(DATASET RECORDS)
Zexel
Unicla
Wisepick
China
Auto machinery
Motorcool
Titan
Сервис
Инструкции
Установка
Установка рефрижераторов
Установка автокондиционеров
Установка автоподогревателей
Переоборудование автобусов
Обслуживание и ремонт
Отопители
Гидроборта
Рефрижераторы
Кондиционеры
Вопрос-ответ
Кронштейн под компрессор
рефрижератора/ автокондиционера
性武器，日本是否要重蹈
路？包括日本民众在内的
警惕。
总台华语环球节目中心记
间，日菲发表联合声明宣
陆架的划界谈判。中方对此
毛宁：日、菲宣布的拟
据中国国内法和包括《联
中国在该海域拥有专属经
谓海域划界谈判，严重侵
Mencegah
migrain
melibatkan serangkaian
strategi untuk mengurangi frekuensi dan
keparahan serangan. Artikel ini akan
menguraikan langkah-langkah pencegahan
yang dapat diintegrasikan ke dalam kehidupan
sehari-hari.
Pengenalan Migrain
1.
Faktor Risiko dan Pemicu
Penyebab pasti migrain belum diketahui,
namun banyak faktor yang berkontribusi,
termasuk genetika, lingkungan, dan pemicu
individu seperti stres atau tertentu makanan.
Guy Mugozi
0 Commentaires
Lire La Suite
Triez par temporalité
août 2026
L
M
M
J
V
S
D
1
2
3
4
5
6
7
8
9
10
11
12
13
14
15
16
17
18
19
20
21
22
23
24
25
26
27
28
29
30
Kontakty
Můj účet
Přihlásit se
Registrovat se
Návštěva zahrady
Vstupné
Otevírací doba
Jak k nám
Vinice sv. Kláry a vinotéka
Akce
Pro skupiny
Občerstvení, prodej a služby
(End DATASET RECORDS)
(DATASET RECORDS)
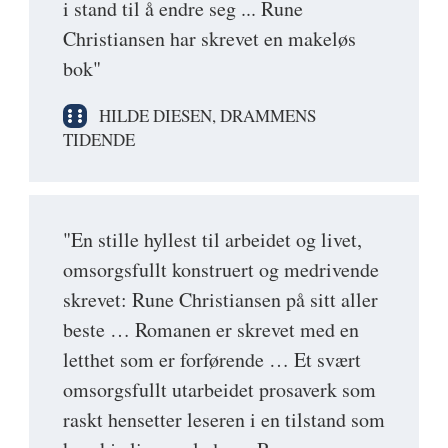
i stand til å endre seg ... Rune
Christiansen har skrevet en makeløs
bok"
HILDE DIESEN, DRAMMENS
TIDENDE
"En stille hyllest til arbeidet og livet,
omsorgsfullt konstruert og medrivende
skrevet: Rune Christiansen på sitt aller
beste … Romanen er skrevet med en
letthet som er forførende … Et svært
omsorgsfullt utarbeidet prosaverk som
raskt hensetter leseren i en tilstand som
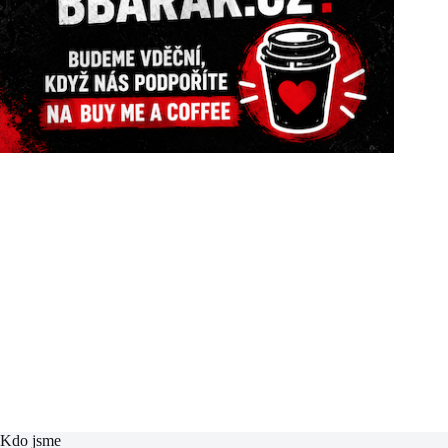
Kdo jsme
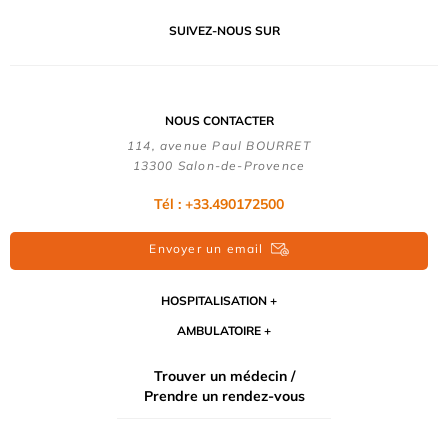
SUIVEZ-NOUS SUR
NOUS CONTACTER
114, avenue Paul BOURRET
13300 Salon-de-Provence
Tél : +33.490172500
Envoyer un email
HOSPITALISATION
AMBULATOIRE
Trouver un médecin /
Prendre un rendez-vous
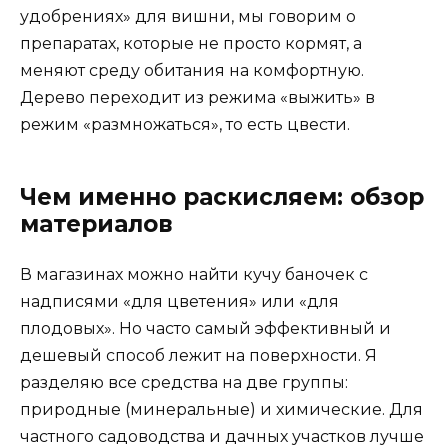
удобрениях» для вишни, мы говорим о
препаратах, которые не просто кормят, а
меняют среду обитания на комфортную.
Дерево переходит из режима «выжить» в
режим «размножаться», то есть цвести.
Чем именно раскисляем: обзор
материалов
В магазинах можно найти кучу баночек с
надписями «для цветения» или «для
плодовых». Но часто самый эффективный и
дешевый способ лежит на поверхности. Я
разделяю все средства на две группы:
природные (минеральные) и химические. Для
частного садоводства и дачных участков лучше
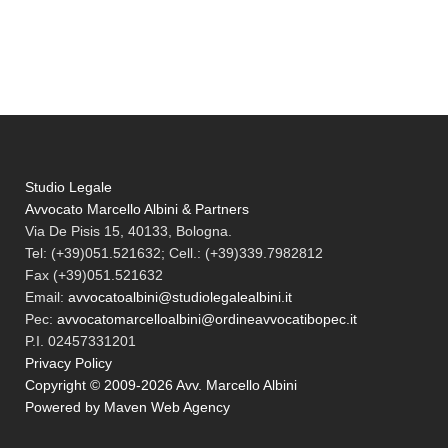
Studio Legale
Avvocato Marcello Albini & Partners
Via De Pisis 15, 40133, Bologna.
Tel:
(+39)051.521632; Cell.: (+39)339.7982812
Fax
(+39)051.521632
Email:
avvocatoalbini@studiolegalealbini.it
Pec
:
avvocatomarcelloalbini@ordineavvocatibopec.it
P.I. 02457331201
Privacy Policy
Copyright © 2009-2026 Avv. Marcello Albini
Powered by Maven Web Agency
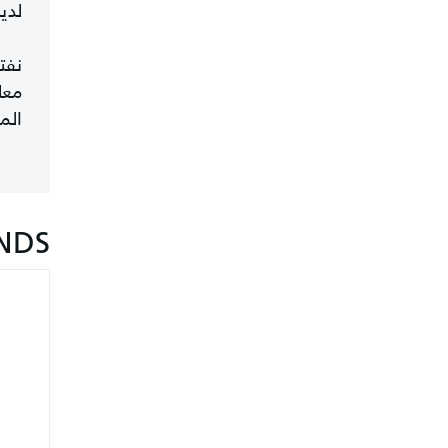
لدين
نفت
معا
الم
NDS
(End DATASET RECORDS)
◆ **ABOUT THIS TASK**:
Find the line with "то есть цвести." in the data above, and from there retype each line exactly through the line with "Studio Legale", skipping the pictures along the way.

◆ **EXERCISE RESULT**:
режим «размножаться», то есть цвести.
Чем именно раскисляем: обзор
материалов
В магазинах можно найти кучу баночек с
надписями «для цветения» или «для
плодовых». Но часто самый эффективный и
дешевый способ лежит на поверхности. Я
разделяю все средства на две группы:
природные (минеральные) и химические. Для
частного садоводства и дачных участков лучше
Studio Legale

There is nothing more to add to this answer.